What you need to do: Copy out the following records word for word, leaving every character unchanged.

[Dataset records]
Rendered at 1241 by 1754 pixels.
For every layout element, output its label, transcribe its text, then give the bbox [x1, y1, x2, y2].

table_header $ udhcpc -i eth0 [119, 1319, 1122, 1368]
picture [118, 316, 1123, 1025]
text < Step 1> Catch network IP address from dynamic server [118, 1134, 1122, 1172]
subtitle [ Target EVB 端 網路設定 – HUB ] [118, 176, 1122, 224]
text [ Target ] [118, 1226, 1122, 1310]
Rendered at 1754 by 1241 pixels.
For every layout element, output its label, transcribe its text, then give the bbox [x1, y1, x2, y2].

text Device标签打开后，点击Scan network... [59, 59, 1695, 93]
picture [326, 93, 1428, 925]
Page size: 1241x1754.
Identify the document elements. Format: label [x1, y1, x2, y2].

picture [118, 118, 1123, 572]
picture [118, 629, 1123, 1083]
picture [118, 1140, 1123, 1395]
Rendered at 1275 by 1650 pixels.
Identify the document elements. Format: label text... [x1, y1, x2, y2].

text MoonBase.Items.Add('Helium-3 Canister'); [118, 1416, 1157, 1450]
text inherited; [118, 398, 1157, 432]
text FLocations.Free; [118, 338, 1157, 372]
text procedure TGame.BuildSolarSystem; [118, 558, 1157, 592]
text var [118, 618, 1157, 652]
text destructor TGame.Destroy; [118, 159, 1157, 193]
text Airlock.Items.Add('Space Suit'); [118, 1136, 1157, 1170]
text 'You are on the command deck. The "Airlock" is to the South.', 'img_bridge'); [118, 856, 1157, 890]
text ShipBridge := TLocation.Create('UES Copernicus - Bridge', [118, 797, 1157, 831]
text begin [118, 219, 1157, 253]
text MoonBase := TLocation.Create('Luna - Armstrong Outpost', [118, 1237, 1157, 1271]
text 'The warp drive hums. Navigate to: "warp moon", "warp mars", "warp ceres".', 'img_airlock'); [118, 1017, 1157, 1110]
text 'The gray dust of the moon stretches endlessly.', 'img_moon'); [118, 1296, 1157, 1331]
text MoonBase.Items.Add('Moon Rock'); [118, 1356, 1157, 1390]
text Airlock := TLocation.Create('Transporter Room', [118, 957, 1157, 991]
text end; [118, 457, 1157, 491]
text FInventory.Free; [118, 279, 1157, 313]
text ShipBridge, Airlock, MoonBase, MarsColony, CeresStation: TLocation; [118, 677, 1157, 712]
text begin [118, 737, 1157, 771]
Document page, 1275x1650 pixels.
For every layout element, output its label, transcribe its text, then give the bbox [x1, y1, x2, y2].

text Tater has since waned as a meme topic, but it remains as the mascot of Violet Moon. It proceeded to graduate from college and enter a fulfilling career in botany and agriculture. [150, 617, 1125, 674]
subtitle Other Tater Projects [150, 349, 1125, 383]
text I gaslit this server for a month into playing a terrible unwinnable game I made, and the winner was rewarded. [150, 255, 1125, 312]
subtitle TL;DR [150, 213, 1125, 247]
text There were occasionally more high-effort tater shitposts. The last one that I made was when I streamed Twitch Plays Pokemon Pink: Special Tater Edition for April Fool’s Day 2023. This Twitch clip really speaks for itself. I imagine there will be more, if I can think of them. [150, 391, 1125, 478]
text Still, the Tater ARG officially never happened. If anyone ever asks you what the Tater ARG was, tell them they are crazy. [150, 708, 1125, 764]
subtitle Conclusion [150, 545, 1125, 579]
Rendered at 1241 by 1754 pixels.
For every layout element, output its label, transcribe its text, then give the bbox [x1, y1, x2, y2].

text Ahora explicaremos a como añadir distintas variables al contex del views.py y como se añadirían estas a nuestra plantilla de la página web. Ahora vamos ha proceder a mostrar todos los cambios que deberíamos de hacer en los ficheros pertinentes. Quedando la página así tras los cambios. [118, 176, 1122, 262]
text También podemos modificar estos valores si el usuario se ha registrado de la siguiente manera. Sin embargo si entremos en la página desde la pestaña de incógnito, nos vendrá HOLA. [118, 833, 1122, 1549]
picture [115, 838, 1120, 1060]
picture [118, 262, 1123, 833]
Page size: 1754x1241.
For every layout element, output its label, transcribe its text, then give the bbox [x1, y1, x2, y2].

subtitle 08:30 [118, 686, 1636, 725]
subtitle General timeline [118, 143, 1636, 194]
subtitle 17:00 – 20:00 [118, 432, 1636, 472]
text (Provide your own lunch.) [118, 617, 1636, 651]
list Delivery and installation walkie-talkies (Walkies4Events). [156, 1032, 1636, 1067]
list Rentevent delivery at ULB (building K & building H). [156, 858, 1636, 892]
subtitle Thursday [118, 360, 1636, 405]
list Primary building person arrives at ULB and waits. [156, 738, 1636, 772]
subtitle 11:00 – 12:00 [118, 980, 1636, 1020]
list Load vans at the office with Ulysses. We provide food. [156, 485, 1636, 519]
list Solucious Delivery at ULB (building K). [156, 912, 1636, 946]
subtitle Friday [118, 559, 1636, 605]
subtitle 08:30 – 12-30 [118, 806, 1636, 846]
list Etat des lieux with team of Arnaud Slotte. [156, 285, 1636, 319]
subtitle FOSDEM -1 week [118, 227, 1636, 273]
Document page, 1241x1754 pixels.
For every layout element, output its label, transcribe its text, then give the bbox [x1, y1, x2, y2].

Complete response:
Rendered at 1241 by 1754 pixels.
For every layout element, output its label, transcribe its text, then give the bbox [x1, y1, x2, y2].

table_header $ udhcpc -i eth0 [119, 1319, 1122, 1368]
picture [118, 316, 1123, 1025]
text < Step 1> Catch network IP address from dynamic server [118, 1134, 1122, 1172]
subtitle [ Target EVB 端 網路設定 – HUB ] [118, 176, 1122, 224]
text [ Target ] [118, 1226, 1122, 1310]
Rendered at 1754 by 1241 pixels.
For every layout element, output its label, transcribe its text, then give the bbox [x1, y1, x2, y2].

text Device标签打开后，点击Scan network... [59, 59, 1695, 93]
picture [326, 93, 1428, 925]
Page size: 1241x1754.
Identify the document elements. Format: label [x1, y1, x2, y2].

picture [118, 118, 1123, 572]
picture [118, 629, 1123, 1083]
picture [118, 1140, 1123, 1395]
Rendered at 1275 by 1650 pixels.
Identify the document elements. Format: label text... [x1, y1, x2, y2].

text MoonBase.Items.Add('Helium-3 Canister'); [118, 1416, 1157, 1450]
text inherited; [118, 398, 1157, 432]
text FLocations.Free; [118, 338, 1157, 372]
text procedure TGame.BuildSolarSystem; [118, 558, 1157, 592]
text var [118, 618, 1157, 652]
text destructor TGame.Destroy; [118, 159, 1157, 193]
text Airlock.Items.Add('Space Suit'); [118, 1136, 1157, 1170]
text 'You are on the command deck. The "Airlock" is to the South.', 'img_bridge'); [118, 856, 1157, 890]
text ShipBridge := TLocation.Create('UES Copernicus - Bridge', [118, 797, 1157, 831]
text begin [118, 219, 1157, 253]
text MoonBase := TLocation.Create('Luna - Armstrong Outpost', [118, 1237, 1157, 1271]
text 'The warp drive hums. Navigate to: "warp moon", "warp mars", "warp ceres".', 'img_airlock'); [118, 1017, 1157, 1110]
text 'The gray dust of the moon stretches endlessly.', 'img_moon'); [118, 1296, 1157, 1331]
text MoonBase.Items.Add('Moon Rock'); [118, 1356, 1157, 1390]
text Airlock := TLocation.Create('Transporter Room', [118, 957, 1157, 991]
text end; [118, 457, 1157, 491]
text FInventory.Free; [118, 279, 1157, 313]
text ShipBridge, Airlock, MoonBase, MarsColony, CeresStation: TLocation; [118, 677, 1157, 712]
text begin [118, 737, 1157, 771]
Document page, 1275x1650 pixels.
For every layout element, output its label, transcribe its text, then give the bbox [x1, y1, x2, y2].

text Tater has since waned as a meme topic, but it remains as the mascot of Violet Moon. It proceeded to graduate from college and enter a fulfilling career in botany and agriculture. [150, 617, 1125, 674]
subtitle Other Tater Projects [150, 349, 1125, 383]
text I gaslit this server for a month into playing a terrible unwinnable game I made, and the winner was rewarded. [150, 255, 1125, 312]
subtitle TL;DR [150, 213, 1125, 247]
text There were occasionally more high-effort tater shitposts. The last one that I made was when I streamed Twitch Plays Pokemon Pink: Special Tater Edition for April Fool’s Day 2023. This Twitch clip really speaks for itself. I imagine there will be more, if I can think of them. [150, 391, 1125, 478]
text Still, the Tater ARG officially never happened. If anyone ever asks you what the Tater ARG was, tell them they are crazy. [150, 708, 1125, 764]
subtitle Conclusion [150, 545, 1125, 579]
Rendered at 1241 by 1754 pixels.
For every layout element, output its label, transcribe its text, then give the bbox [x1, y1, x2, y2].

text Ahora explicaremos a como añadir distintas variables al contex del views.py y como se añadirían estas a nuestra plantilla de la página web. Ahora vamos ha proceder a mostrar todos los cambios que deberíamos de hacer en los ficheros pertinentes. Quedando la página así tras los cambios. [118, 176, 1122, 262]
text También podemos modificar estos valores si el usuario se ha registrado de la siguiente manera. Sin embargo si entremos en la página desde la pestaña de incógnito, nos vendrá HOLA. [118, 833, 1122, 1549]
picture [115, 838, 1120, 1060]
picture [118, 262, 1123, 833]
Page size: 1754x1241.
For every layout element, output its label, transcribe its text, then give the bbox [x1, y1, x2, y2].

subtitle 08:30 [118, 686, 1636, 725]
subtitle General timeline [118, 143, 1636, 194]
subtitle 17:00 – 20:00 [118, 432, 1636, 472]
text (Provide your own lunch.) [118, 617, 1636, 651]
list Delivery and installation walkie-talkies (Walkies4Events). [156, 1032, 1636, 1067]
list Rentevent delivery at ULB (building K & building H). [156, 858, 1636, 892]
subtitle Thursday [118, 360, 1636, 405]
list Primary building person arrives at ULB and waits. [156, 738, 1636, 772]
subtitle 11:00 – 12:00 [118, 980, 1636, 1020]
list Load vans at the office with Ulysses. We provide food. [156, 485, 1636, 519]
list Solucious Delivery at ULB (building K). [156, 912, 1636, 946]
subtitle Friday [118, 559, 1636, 605]
subtitle 08:30 – 12-30 [118, 806, 1636, 846]
list Etat des lieux with team of Arnaud Slotte. [156, 285, 1636, 319]
subtitle FOSDEM -1 week [118, 227, 1636, 273]
Document page, 1241x1754 pixels.
For every layout element, output its label, transcribe its text, then give the bbox [x1, y1, x2, y2].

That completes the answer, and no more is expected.